Last month, the BLS noted in the CPI report: “The index for gasoline was the largest contributor to the monthly all items increase, accounting for over half of the increase. Also contributing to the August monthly increase was continued advancement in the shelter index, which rose for the 40th consecutive month.” We will likely see a similar comment regarding shelter when September CPI is released this Thursday.

This is important for housing and also for monetary policy. Fed Chair Powell mentioned he was watching services less rent of shelter earlier this year when this measure was up 7.6% year-over-year. This has fallen sharply and was up 3.1% YoY in August.

And here is a graph of the year-over-year change in shelter from the CPI report (through August) and housing from the PCE report (through August 2023).

Shelter was up 7.2% year-over-year in August, down from 7.7% in July. Housing (PCE) was up 7.4% YoY in August, down from 7.7% in July. Shelter is still up sharply YoY due to increases in renewals, but with soft asking rents, we know the shelter index will continue to decline.

Low Levels of Delinquencies, Foreclosures and Real Estate Owned

Last month, I wrote Q2 Update: Delinquencies, Foreclosures and REO. In that article I noted that with substantial equity, and low mortgage rates (mostly at a fixed rates), few homeowners will have financial difficulties during this cycle.

Last week I posted outstanding mortgages by interest rate, the average mortgage interest rate, borrowers’ credit scores and current loan-to-value (LTV) from the FHFA’s National Mortgage Database through Q2 2023 and concluded:

Since lending standards have been solid and most homeowners have substantial equity, there will not be a huge wave of single-family foreclosures this cycle. And that means we will not see cascading price declines like following the housing bubble.

Here is some data showing the distribution of interest rates on closed-end, fixed-rate 1-4 family mortgages outstanding at the end of each quarter since Q1 2013 through Q2 2023.

And here is a graph of the current loan-to-value (LTV) of all outstanding mortgage loans.

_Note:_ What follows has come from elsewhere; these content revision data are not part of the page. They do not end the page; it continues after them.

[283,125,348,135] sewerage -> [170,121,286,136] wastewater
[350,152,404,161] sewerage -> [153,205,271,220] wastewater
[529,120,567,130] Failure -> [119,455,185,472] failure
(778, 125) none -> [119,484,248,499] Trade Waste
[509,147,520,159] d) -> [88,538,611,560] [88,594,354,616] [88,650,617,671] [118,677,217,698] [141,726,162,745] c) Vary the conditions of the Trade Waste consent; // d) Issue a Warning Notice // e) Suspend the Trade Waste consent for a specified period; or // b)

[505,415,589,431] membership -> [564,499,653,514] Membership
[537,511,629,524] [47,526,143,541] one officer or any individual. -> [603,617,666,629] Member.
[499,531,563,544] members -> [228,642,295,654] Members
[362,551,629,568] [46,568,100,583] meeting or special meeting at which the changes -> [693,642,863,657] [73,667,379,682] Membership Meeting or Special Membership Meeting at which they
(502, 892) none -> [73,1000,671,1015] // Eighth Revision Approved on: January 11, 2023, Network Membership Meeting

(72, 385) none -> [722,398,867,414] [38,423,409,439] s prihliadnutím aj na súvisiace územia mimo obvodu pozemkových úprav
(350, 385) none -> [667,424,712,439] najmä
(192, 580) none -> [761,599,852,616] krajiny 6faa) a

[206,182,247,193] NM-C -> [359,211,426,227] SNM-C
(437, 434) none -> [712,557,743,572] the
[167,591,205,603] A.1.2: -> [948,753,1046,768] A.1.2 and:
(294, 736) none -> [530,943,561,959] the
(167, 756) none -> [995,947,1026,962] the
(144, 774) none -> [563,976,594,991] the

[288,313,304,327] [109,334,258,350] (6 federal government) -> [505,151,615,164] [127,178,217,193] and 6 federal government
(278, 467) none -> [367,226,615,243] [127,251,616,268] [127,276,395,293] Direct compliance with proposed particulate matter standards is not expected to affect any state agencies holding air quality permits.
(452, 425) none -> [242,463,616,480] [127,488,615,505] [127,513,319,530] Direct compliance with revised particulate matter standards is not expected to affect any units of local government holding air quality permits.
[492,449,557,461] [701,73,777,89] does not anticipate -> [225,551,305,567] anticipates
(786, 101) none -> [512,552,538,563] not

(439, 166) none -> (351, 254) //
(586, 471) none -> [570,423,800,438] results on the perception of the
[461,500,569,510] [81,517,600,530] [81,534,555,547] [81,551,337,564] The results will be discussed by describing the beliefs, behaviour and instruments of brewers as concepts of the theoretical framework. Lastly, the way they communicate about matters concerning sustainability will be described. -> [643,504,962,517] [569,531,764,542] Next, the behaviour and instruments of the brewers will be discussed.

Over 69% of borrowers have current LTVs under 60% (and this doesn’t include all the homes without a mortgage). And 91.9% of borrowers have LTVs under 80%. This is very different than during the housing bubble and bust, when a large percentage of borrowers had little or no equity.

Conclusions

We had seen significant year-over-year declines in both new and existing home sales; however, the new and existing home markets have diverged with new home sales still up from the 2022 bottom and existing home sales likely declining to new cycle lows.

House prices are under pressure due to higher mortgage rates, but prices are being supported by low levels of inventory.

Multi-family housing starts declined sharply in August, and will remain under pressure, since household formation has slowedlending has tightened, and the Architectural Billings Index has shown a decline in multi-family billing for thirteen consecutive months!